TCMB’nin piyasaları şaşırtan kararları ve etkileri

featured
Paylaş

Bu Yazıyı Paylaş

veya linki kopyala

TCMB’nin piyasaları şaşırtan kararları ve etkileri

2021’in ilk para politikası kurulu toplantısını Ocak ayında yapan TCMB, %17 olan faiz oranında değişikliğe gitmedi. 18 Şubat Perşembe günü yapılacak toplantıdan da faiz artışı beklenmiyor, ancak yılın ilk yarısında enflasyondaki yükselişe bağlı bir faiz artışına daha ihtimal verilirken TCMB Başkanı Ağbal’ın açıklamalarının ardından bu yılın en yakın vadede 4. çeyreğine yüksek faize bağlı sıkı para politikasının devam etmesi bekleniyor.

Perşembe günü yapılacak PPK toplantısında piyasanın genel beklentisi faizin sabit bırakılması yönünde. Peki, TCMB yakın vadede piyasaları ne zaman ve nasıl şaşırttı?

  • Ocak 2014’te %4,5 olan bir haftalık repo ihale faiz oranı %10’a yükseltildi (Marjinal fonlama oranı %7,75’ten %12’ye, GLP borç verme faiz oranı %10,25’ten %15’e yükseltildi). TCMB, piyasa beklentilerinin üzerinde bir faiz artışı yaptı, gerekçe olarak da kur ve CDS’teki yükseliş ve bunun ilerleyen aylarda enflasyona yansıması gösterildi. (Bu tarihte dolar kuru 2,40 ile rekor kırdı ve TCMB Başkanı Erdem Başçı’ydı)
  • Ocak 2014’te %10’a çıkarılan faiz yıl içinde %8,25’e düşürüldü ve Mayıs 2018’e kadar da tek hanede kaldı. Bu dönemde dolar kuru 2015’te 3,0 seviyesini; 2016’da 3,60 seviyesini; 2017’de 3,90 seviyesini aştı. Enflasyon Ocak 2017’ye kadar tek haneyi korudu, ancak Şubat ayında %10 üzerine çıktı.
  • 2018’de yurt içinde seçim kararının alınması, siyasi yetkililerin TCMB’ye olan eleştirileri ve düşük faiz politikası istemeleri ile tansiyon giderek yükseldi. Mart 2018’de 4,0 seviyesini aşan kur, Mayıs’ta 5,0 sınırına dayandı. CDS’te de yükseliş hızlanırken enflasyon %12 üzerine çıktı.

**Bir veri kümesinden alınan öğeler**
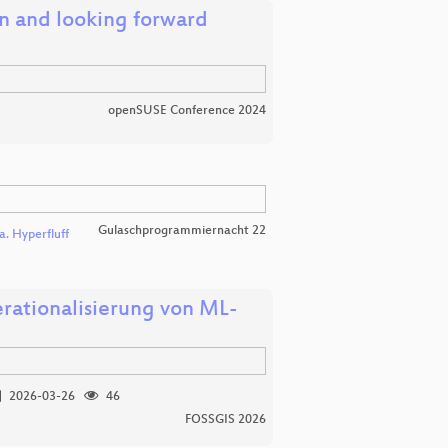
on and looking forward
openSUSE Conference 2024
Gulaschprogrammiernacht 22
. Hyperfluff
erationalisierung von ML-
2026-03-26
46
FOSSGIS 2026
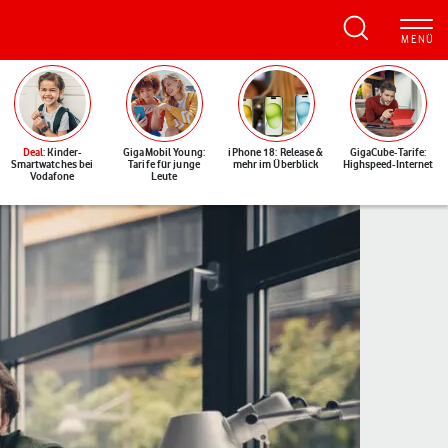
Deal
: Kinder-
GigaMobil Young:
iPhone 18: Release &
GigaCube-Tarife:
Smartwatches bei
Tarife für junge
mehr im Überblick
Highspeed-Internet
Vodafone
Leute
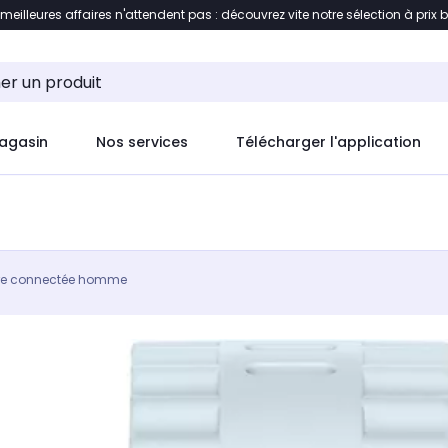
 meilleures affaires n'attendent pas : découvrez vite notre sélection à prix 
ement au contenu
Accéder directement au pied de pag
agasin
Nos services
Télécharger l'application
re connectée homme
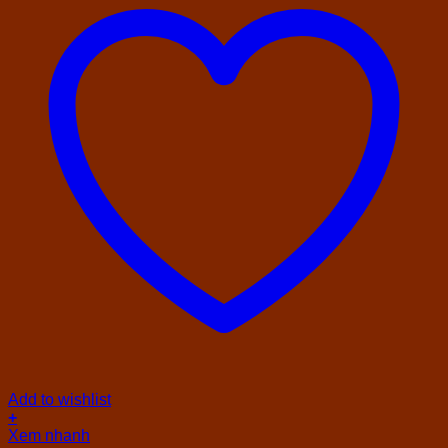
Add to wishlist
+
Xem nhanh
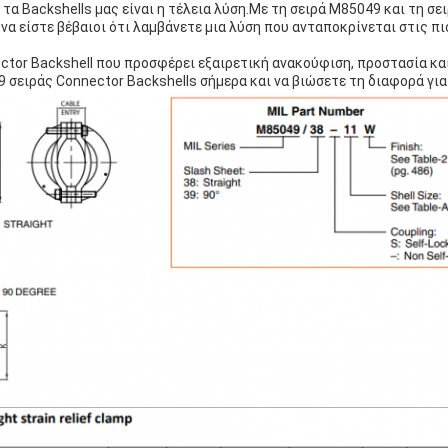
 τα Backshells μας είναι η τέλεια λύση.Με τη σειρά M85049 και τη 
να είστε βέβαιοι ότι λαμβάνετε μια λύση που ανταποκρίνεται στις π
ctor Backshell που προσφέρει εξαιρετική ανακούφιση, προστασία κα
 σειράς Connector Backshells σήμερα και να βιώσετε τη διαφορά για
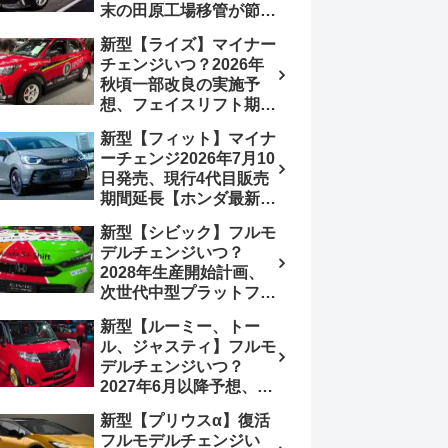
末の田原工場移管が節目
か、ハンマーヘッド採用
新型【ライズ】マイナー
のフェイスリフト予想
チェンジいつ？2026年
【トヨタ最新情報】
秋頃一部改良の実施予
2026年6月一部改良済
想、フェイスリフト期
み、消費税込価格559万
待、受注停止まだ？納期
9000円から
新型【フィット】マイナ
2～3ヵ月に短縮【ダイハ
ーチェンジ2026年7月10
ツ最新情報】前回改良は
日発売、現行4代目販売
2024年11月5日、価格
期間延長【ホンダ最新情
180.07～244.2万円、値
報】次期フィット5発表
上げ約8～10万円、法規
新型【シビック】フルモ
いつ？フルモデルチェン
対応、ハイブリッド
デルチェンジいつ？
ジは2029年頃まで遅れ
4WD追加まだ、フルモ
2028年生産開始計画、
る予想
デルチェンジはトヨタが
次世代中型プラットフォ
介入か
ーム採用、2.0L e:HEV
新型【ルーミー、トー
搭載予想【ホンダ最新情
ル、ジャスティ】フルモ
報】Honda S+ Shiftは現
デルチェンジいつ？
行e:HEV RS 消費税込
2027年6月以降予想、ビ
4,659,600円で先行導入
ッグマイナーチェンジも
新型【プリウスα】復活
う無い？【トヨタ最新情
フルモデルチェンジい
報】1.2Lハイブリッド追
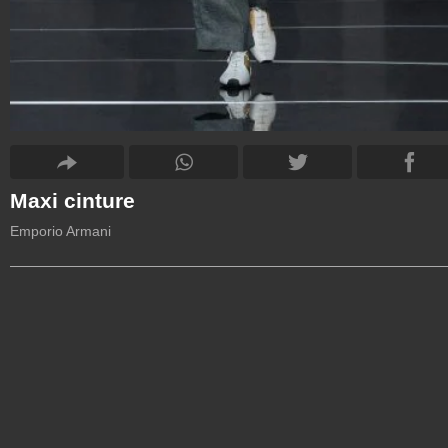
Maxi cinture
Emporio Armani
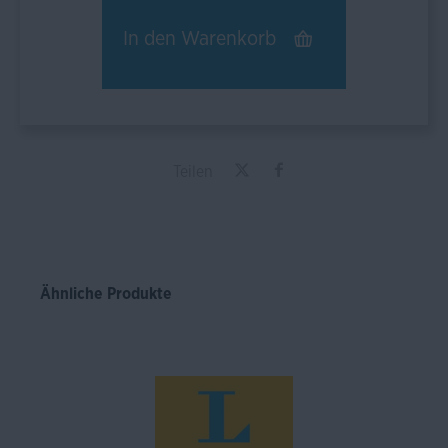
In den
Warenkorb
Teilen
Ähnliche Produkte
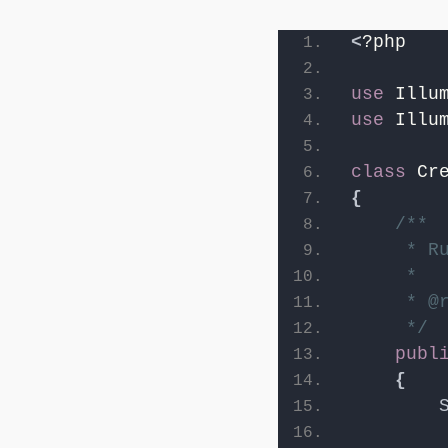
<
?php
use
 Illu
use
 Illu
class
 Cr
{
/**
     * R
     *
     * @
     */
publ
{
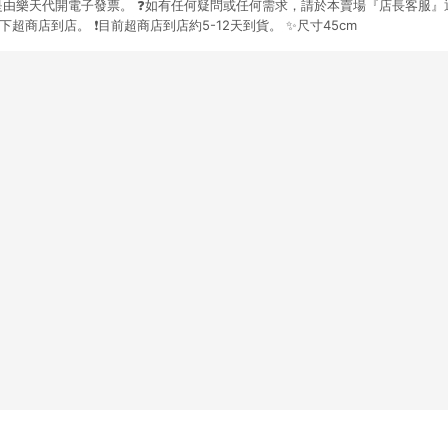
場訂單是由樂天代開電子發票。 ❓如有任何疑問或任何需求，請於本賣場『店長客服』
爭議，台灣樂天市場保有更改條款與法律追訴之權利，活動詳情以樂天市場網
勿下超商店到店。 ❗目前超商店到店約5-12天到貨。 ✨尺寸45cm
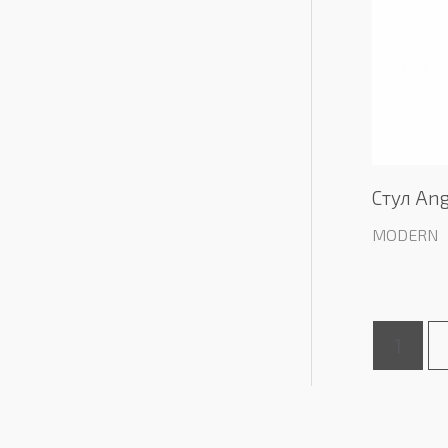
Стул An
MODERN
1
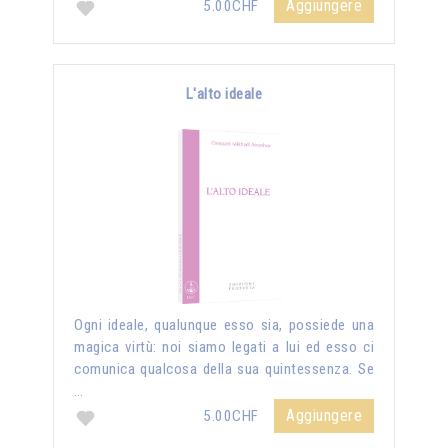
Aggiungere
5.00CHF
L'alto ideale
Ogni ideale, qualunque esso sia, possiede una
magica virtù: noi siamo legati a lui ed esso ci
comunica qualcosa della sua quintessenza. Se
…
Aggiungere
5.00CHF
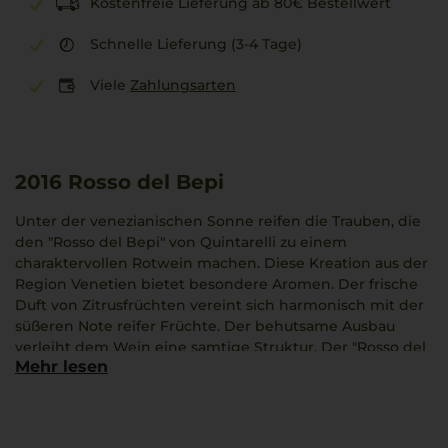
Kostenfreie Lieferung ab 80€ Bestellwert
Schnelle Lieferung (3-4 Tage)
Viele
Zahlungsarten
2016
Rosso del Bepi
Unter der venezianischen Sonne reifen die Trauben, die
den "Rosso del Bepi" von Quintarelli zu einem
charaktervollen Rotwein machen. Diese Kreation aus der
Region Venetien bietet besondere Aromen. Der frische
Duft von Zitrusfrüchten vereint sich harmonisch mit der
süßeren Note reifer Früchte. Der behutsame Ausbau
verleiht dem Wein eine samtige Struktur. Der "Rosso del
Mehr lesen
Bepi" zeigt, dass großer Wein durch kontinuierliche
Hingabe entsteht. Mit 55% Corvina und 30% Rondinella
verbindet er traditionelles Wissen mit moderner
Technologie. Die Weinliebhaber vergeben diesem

**Görevin amacı**
TCMB'nin piyasaları şaşırtan kararlarını anlatan yazının devamını, son cümlesinin ardından yazın.

**Görevin çıktısı**
  • TCMB, Mayıs 2018’de toplantı gününden önce aldığı kararlarla piyasaları şaşırttı. Mayıs’ta politika faizi %8’de, marjinal fonlama oranı %9,25’te, Merkez Bankası borçlanma faiz oranı %7,25 düzeyinde sabit tutulurken GLP faiz oranı %13,5’ten %16,5’e yükseltildi. Ancak merkez bankası bu toplantıda sadeleşme adımı olarak bir hafta vadeli repo ihale faiz oranını politika faizi olarak belirledi ve bu oran, GLP’ye eşitlendi. Dolayısıyla faiz 300 bp artsa da kullanılan faiz kanalının da değişmesiyle merkez bir sürpriz daha yapmış oldu.
  • TCMB, Mayıs 2018’de son yılların en yüksek oranlı faiz artışını yapmış oldu, faiz artışının nedenini ise banka, piyasalarda gözlenen sağlıksız fiyat oluşumları ve enflasyon beklentilerinde süregelen yükseliş genel fiyatlama davranışlarına dair riskleri artırmıştır, diyerek açıkladı. Kur, CDS ve enflasyonda yaşanan yükseliş faiz artışını da beraberinde getirdi. Yapılan revizyon ve artış ile politika faizi %16,5’e çıkarıldı. Faiz artışına neden olan risklerin artmaya devam etmesiyle merkez de faiz artışına devam etti.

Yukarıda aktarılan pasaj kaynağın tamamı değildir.